Banking-Malware-Familien verbreiten sich weltweit
14.07.2020

Die Opfer reichen von Nordamerika über Lateinamerika bis hin nach Europa und dort auch Deutschland: Brasilianische Cyberkriminelle verbreiten derzeit ihre Schadprogramme verstärkt außerhalb des eigenen Landes, so eine aktuelle Analyse des Softwareunternehmens Kaspersky. Die vier komplexen Banking-Malware-Familien Guildma, Javali, Melcoz und Grandoreiro – auch bekannt als Tetrade – setzten eine Vielzahl neuer Techniken ein, um einer Entdeckung durch Virenprogramme zu entgehen, teilte das Unternehmen an Dienstag in München mit. Sie ließen unter anderem die Kommunikation mit dem Kontrollserver über ein verschlüsseltes Format auf legitimen Webseiten von Drittanbietern wie Facebook- und YouTube-Seiten laufen, hieß es.

Brasilien sei seit langem ein Hotspot für Banking-Trojaner. In der Vergangenheit hätten sich brasilianische Cyberkriminelle insbesondere gegen Kunden lokaler Finanzinstitute gerichtet, hieß es. Dies habe sich Anfang des Jahres 2011 geändert, als einige Gruppen damit angefangen hätten, ihre Trojaner auch im Ausland zu verbreiten – jedoch noch mit begrenztem Erfolg.
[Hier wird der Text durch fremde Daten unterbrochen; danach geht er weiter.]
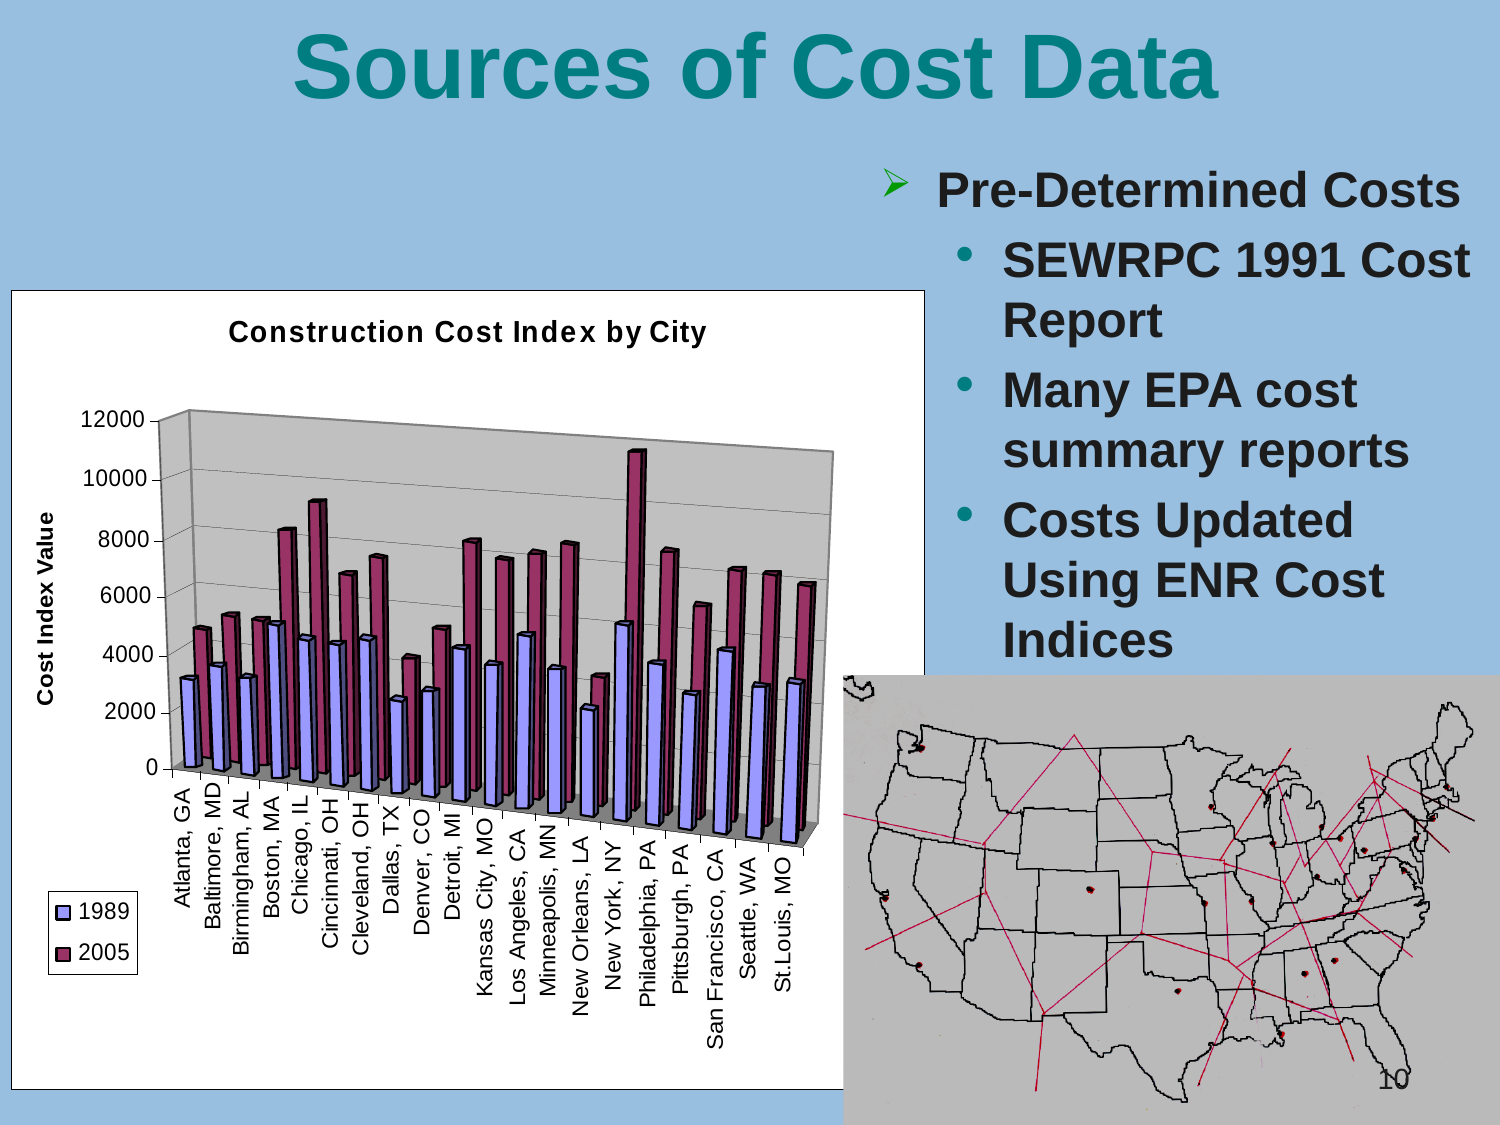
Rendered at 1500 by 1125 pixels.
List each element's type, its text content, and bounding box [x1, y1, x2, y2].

list Pre-Determined Costs SEWRPC 1991 Cost Report Many EPA cost summary reports Costs Updated Using ENR Cost Indices Cost Indices Available for 20 Cities [865, 261, 1500, 673]
list Pre-Determined Costs SEWRPC 1991 Cost Report Many EPA cost summary reports Costs Updated Using ENR Cost Indices Cost Indices Available for 20 Cities [865, 149, 1500, 260]
picture [842, 674, 1500, 1125]
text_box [0, 279, 938, 1101]
title Sources of Cost Data [6, 0, 1500, 125]
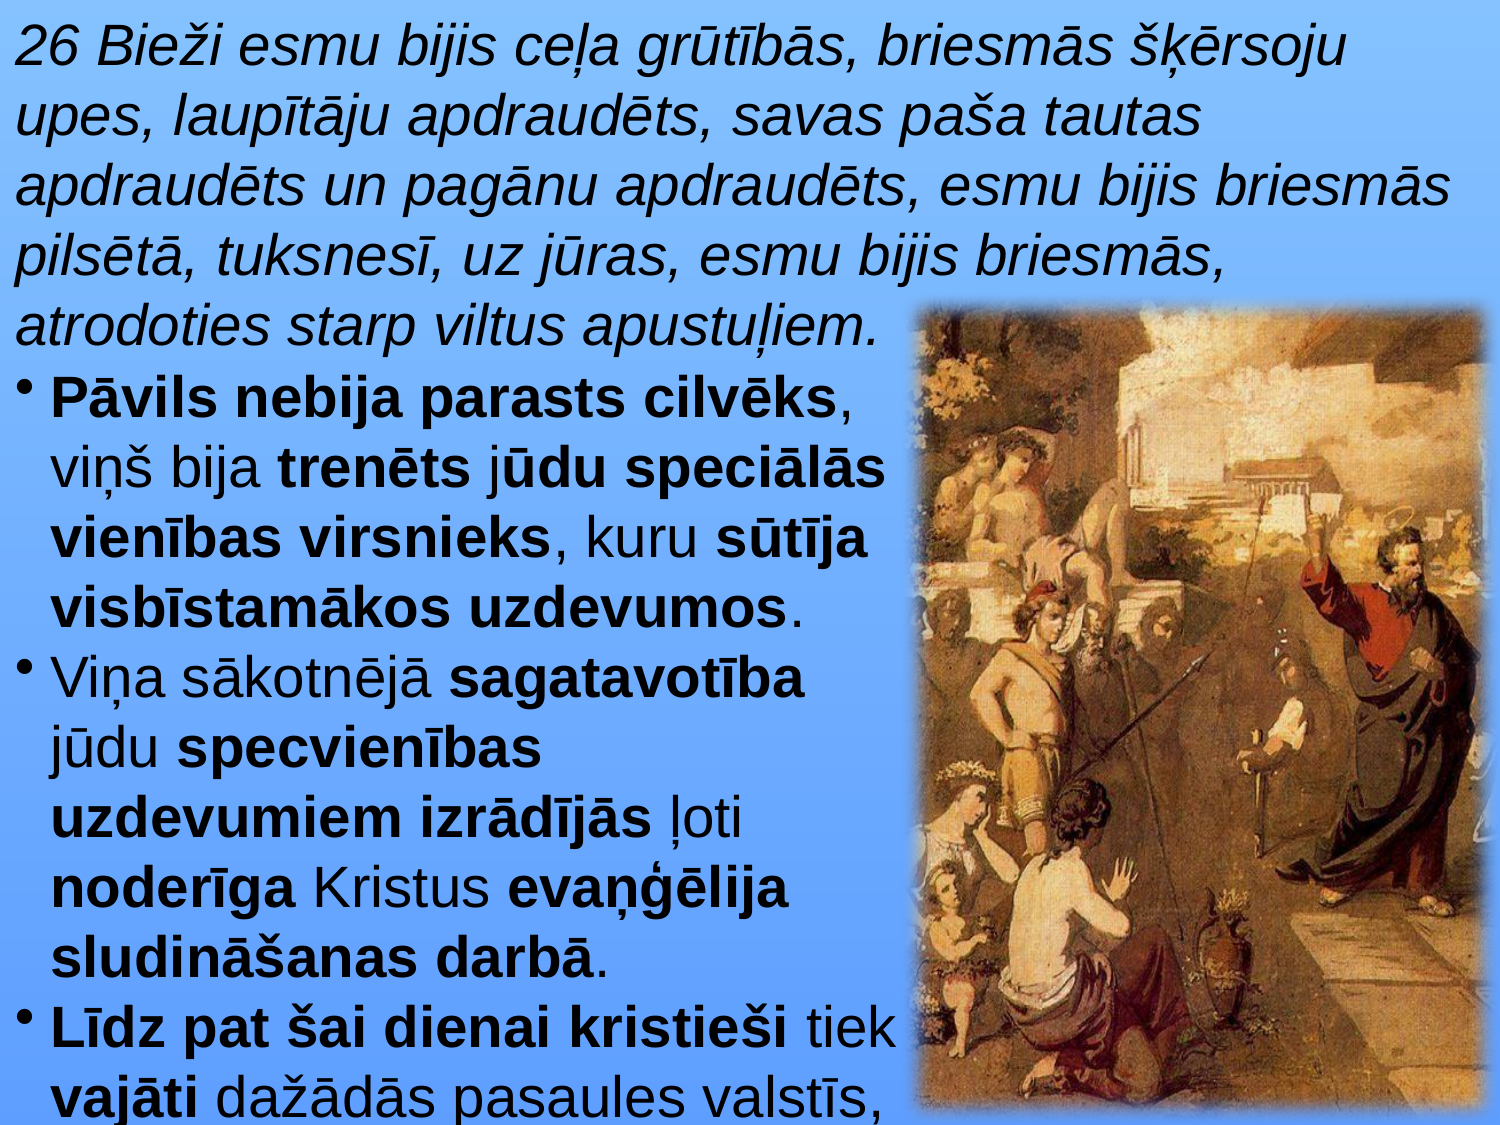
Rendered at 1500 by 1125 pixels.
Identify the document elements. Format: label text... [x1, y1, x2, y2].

list 26 Bieži esmu bijis ceļa grūtībās, briesmās šķērsoju upes, laupītāju apdraudēts, savas paša tautas apdraudēts un pagānu apdraudēts, esmu bijis briesmās pilsētā, tuksnesī, uz jūras, esmu bijis briesmās, atrodoties starp viltus apustuļiem. [0, 0, 1500, 178]
picture [901, 292, 1500, 1125]
text_box Pāvils nebija parasts cilvēks, viņš bija trenēts jūdu speciālās vienības virsnieks, kuru sūtīja visbīstamākos uzdevumos. Viņa sākotnējā sagatavotība jūdu specvienības uzdevumiem izrādījās ļoti noderīga Kristus evaņģēlija sludināšanas darbā. Līdz pat šai dienai kristieši tiek vajāti dažādās pasaules valstīs, visvairāk austrumu pasaulē. [0, 351, 896, 1125]
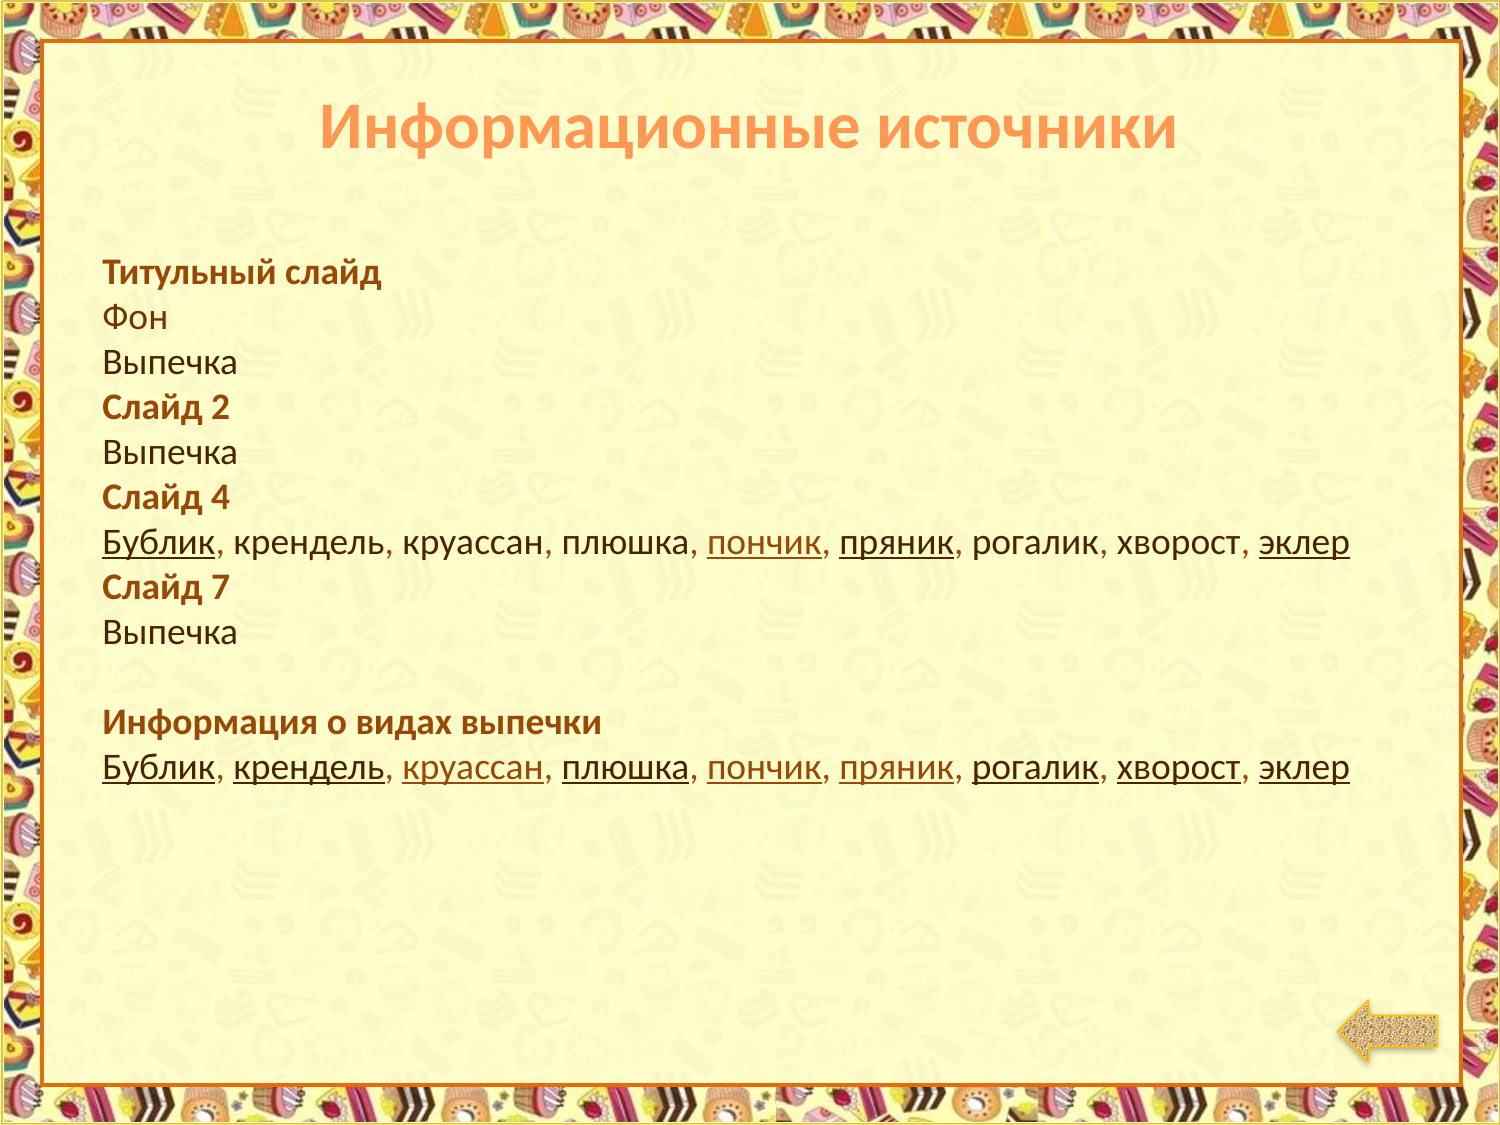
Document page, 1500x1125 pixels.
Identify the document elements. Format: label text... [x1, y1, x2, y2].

text_box Информационные источники [62, 74, 1438, 170]
picture [0, 0, 1500, 1125]
text_box [1336, 999, 1439, 1064]
text_box Титульный слайд Фон Выпечка Слайд 2 Выпечка Слайд 4 Бублик, крендель, круассан, плюшка, пончик, пряник, рогалик, хворост, эклер Слайд 7 Выпечка Информация о видах выпечки Бублик, крендель, круассан, плюшка, пончик, пряник, рогалик, хворост, эклер [87, 239, 1413, 795]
Vier Familien, bekannt als Tetrade, hätten es nun im Jahr 2020 geschafft, Opfer weltweit ins Visier zu nehmen.

Die Malware-Familie Guildma sei seit dem Jahr 2015 aktiv und werde überwiegend über Phishing-Mails verbreitet, die als Geschäftskommunikation oder Benachrichtigungen getarnt seien. Seit der Entdeckung habe Guildma mehrere neue Ausweichtechniken erworben, um einer erneuten Entdeckung zu entgehen. Seit dem Jahr 2019 verberge die Software zudem die eigene böswillige Nutzlast im System des Opfers mithilfe eines speziellen Dateiformats. Zudem speichere der Schädling die Kommunikation mit dem Kontrollserver in einem verschlüsselten Format auf Facebook- und YouTube-Seiten. Infolgedessen sei der Kommunikationsverkehr nur schwer als schädlich zu erkennen, da Virenschutzprogramme diese Webseiten nicht blockieren könnten. Im Jahr 2015 sei Guildma ausschließlich in Brasilien aktiv gewesen, mittlerweile habe sich das Schadprogramm in ganz Südamerika, den USA, Deutschland sowie in Portugal und Spanien ausgebreitet, so die Warnung.

Bankkunden werden zu Opfern

Ein weiterer lokaler Banking-Trojaner namens Javali sei seit 2017 aktiv und richte sich gegen Bankkunden in Mexiko (ein paar wenige Opfer seien auch in Deutschland ausgemacht worden). Wie Guildma werde er über Phishing-Mails verbreitet und nutze YouTube, um seine C2-Kommunikation zu hosten. Die dritte Familie, Melcoz, sei seit 2018 aktiv und habe sich seitdem in Ländern wie Mexiko und Spanien ausgeweitet. Einige Infektionen seien auch in Deutschland erkannt worden.

Grandoreiro hatte demnach zunächst Nutzer in Lateinamerika im Visier, bevor der Schädling in die USA und europäische Länder expandiert sei. Von den vier Tetrade-Familien sei er am weitesten verbreitet, seit dem Jahr 2016 aktiv und folge einem Malware-as-a-Service-Geschäftsmodell: Verschiedene Cyberkriminelle könnten Zugriff auf die erforderlichen Tools erwerben, um einen Angriff zu starten. Diese Familie werde über kompromittierte Webseiten sowie über Spear-Phishing verbreitet. Wie Guildma und Javali verberge die Schadsoftware ihre C2-Kommunikation auf legitimen Webseiten von Drittanbietern, hieß es.